__Texto do exercício__:
#####

A saga dolorosa, mas apaixonada, de uma mulher e uma menina em busca do carinho perdido

“Não estamos sozinhos no mundo, em uma canoa no meio do mar”, Rubem Braga escreveu. Mas às vezes nos assalta o espanto da solidão. No chuveiro, no ônibus, entre as árvores ou no cemitério. Na fissura da madrugada, soluço baixo de dor. Quero te apresentar a Ruth, que sentiu essa madrugada se repetir todos os dias por longos meses. Canoa no meio do mar. 

Nas horas de silêncio e vento cruel, ela começava a lembrar. E nem sempre lembrar é bom. Saudade, dizem, não tem alegria alguma. Suga a calma, a paciência. E a saudade da Ruth ainda era primitiva. Nasceu quando ela viu a foto da Janaína. Era um retrato sem rosto, a menina de cabeça baixa pintando papel. Mas foi ali que a canoa começou a virar. Para tornar oceano.

Eis a cena. Ruth era voluntária na Acalanto Fortaleza, grupo de apoio à adoção no Ceará. Chegou a eles o caso da Janaína – inclusa na lista para ser adotada por alguma família. De mão em mão, as fotos da garotinha iam passando para que conhecessem quem era ela. Três anos de idade na pele preta, bonita e suave. Um ar puro e doce. Quando as imagens ganharam as mãos da Ruth, alguma coisa se moveu. Dava pra ver. Ela não aguentou.

“É minha filha”. Quem estava ao lado, encorajou. Quem estava de longe, talvez até tenha escutado o grito. Ali Ruth aprendeu que, na vida, a gente consegue ultrapassar a plena certeza da morte. Vão surgindo mais convicções ao longo do caminho, embora ainda tão poucas. Janaína era certeza – limpa e concreta. Era sua filha. A menina que nunca veio, mas chegou. 

Não foram poucas as tentativas de engravidar. Ruth e Igor, o marido, sonhavam em preencher o sofá. Comprar os brinquedos, vestir as roupinhas, matricular na escola. Mas o consolo nunca vinha, apesar de também não haver frustração. Eram apenas sinais de que ainda não. Não era a hora. A filiação à Acalanto Fortaleza representava talvez a extensão do querer: em algum lugar, uma família também sonharia com brinquedos, roupinhas e estudo. Queriam ser felizes. E Ruth emplacaria esse desejo. Colorir o universo.

#####

__Entradas de dados__:
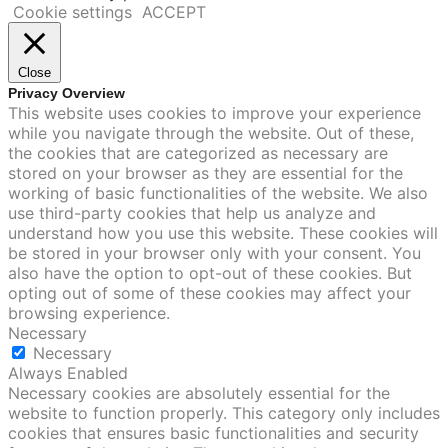
Cookie settings
ACCEPT
Close
Privacy Overview
This website uses cookies to improve your experience
while you navigate through the website. Out of these,
the cookies that are categorized as necessary are
stored on your browser as they are essential for the
working of basic functionalities of the website. We also
use third-party cookies that help us analyze and
understand how you use this website. These cookies will
be stored in your browser only with your consent. You
also have the option to opt-out of these cookies. But
opting out of some of these cookies may affect your
browsing experience.
Necessary
Necessary
Always Enabled
Necessary cookies are absolutely essential for the
website to function properly. This category only includes
cookies that ensures basic functionalities and security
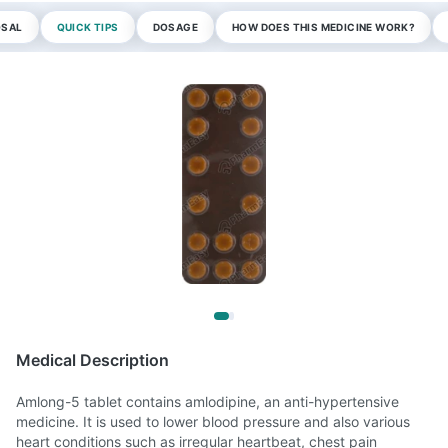
OSAL
QUICK TIPS
DOSAGE
HOW DOES THIS MEDICINE WORK?
Medical Description
Amlong-5 tablet contains amlodipine, an anti-hypertensive
medicine. It is used to lower blood pressure and also various
heart conditions such as irregular heartbeat, chest pain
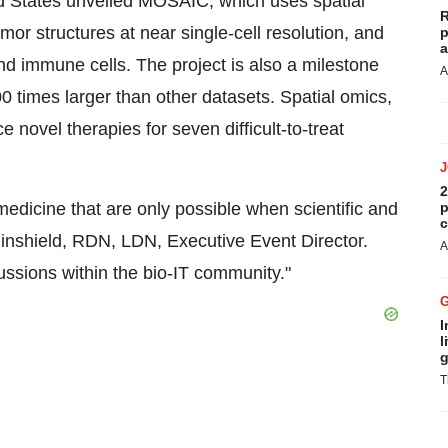
d States unveiled MOSAIC, which uses spatial
R
r structures at near single-cell resolution, and
p
a
nd immune cells. The project is also a milestone
A
times larger than other datasets. Spatial omics,
 novel therapies for seven difficult-to-treat
2
edicine that are only possible when scientific and
p
c
ninshield, RDN, LDN, Executive Event Director.
A
ussions within the bio-IT community."
I
l
g
T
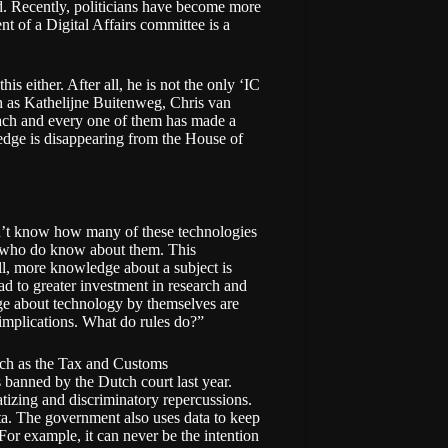
d. Recently, politicians have become more
ent of a
Digital Affairs
committee is a
is either. After all, he is not the only ‘IC
ch as Kathelijne Buitenweg, Chris van
ch and every one of them has made a
ledge is disappearing from the House of
don’t know how many of these technologies
me who do know about them. This
ll, more knowledge about a subject is
ad to greater investment in research and
ge about technology by themselves are
e implications. What do rules do?”
uch as the
Tax and Customs
 banned by the Dutch court
last year.
tizing and discriminatory repercussions.
ta. The government also uses data to keep
For example, it can never be the intention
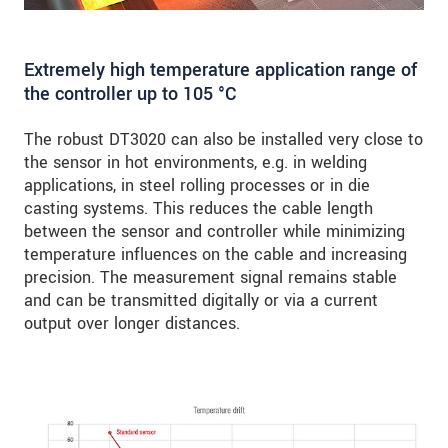
Extremely high temperature application range of
the controller up to 105 °C
The robust DT3020 can also be installed very close to
the sensor in hot environments, e.g. in welding
applications, in steel rolling processes or in die
casting systems. This reduces the cable length
between the sensor and controller while minimizing
temperature influences on the cable and increasing
precision. The measurement signal remains stable
and can be transmitted digitally or via a current
output over longer distances.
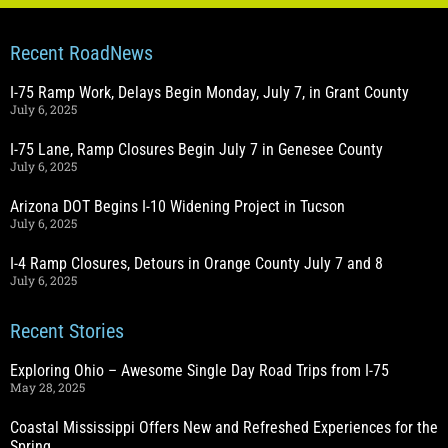
Recent RoadNews
I-75 Ramp Work, Delays Begin Monday, July 7, in Grant County
July 6, 2025
I-75 Lane, Ramp Closures Begin July 7 in Genesee County
July 6, 2025
Arizona DOT Begins I-10 Widening Project in Tucson
July 6, 2025
I-4 Ramp Closures, Detours in Orange County July 7 and 8
July 6, 2025
Recent Stories
Exploring Ohio – Awesome Single Day Road Trips from I-75
May 28, 2025
Coastal Mississippi Offers New and Refreshed Experiences for the
Spring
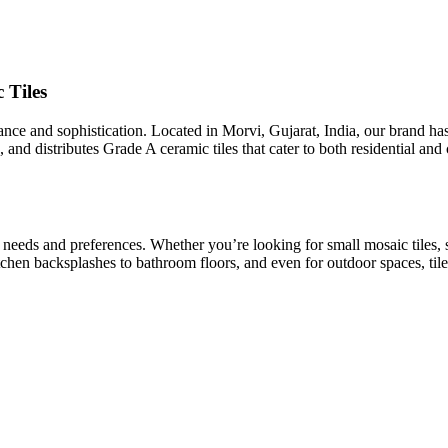
 Tiles
egance and sophistication. Located in Morvi, Gujarat, India, our brand h
 and distributes Grade A ceramic tiles that cater to both residential an
t needs and preferences. Whether you’re looking for small mosaic tiles, 
kitchen backsplashes to bathroom floors, and even for outdoor spaces, tile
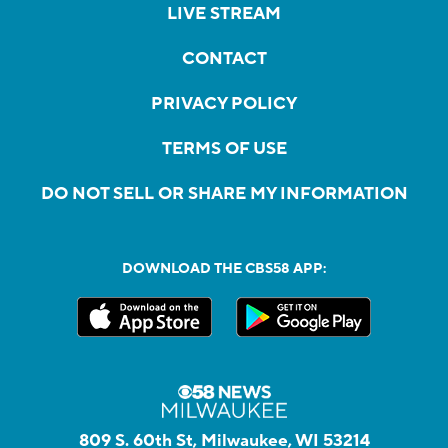
LIVE STREAM
CONTACT
PRIVACY POLICY
TERMS OF USE
DO NOT SELL OR SHARE MY INFORMATION
DOWNLOAD THE CBS58 APP:
809 S. 60th St, Milwaukee, WI 53214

#####

__Tarefa a cumprir__: Como fica o trecho do texto sobre Ruth e Janaína se você trocar "madrugada" por "noite"? Reescreva-o começando nas palavras "A saga dolorosa, mas" e parando depois de "Para tornar oceano.".

__Resultado do exercício__:
A saga dolorosa, mas apaixonada, de uma mulher e uma menina em busca do carinho perdido

“Não estamos sozinhos no mundo, em uma canoa no meio do mar”, Rubem Braga escreveu. Mas às vezes nos assalta o espanto da solidão. No chuveiro, no ônibus, entre as árvores ou no cemitério. Na fissura da noite, soluço baixo de dor. Quero te apresentar a Ruth, que sentiu essa noite se repetir todos os dias por longos meses. Canoa no meio do mar. 

Nas horas de silêncio e vento cruel, ela começava a lembrar. E nem sempre lembrar é bom. Saudade, dizem, não tem alegria alguma. Suga a calma, a paciência. E a saudade da Ruth ainda era primitiva. Nasceu quando ela viu a foto da Janaína. Era um retrato sem rosto, a menina de cabeça baixa pintando papel. Mas foi ali que a canoa começou a virar. Para tornar oceano.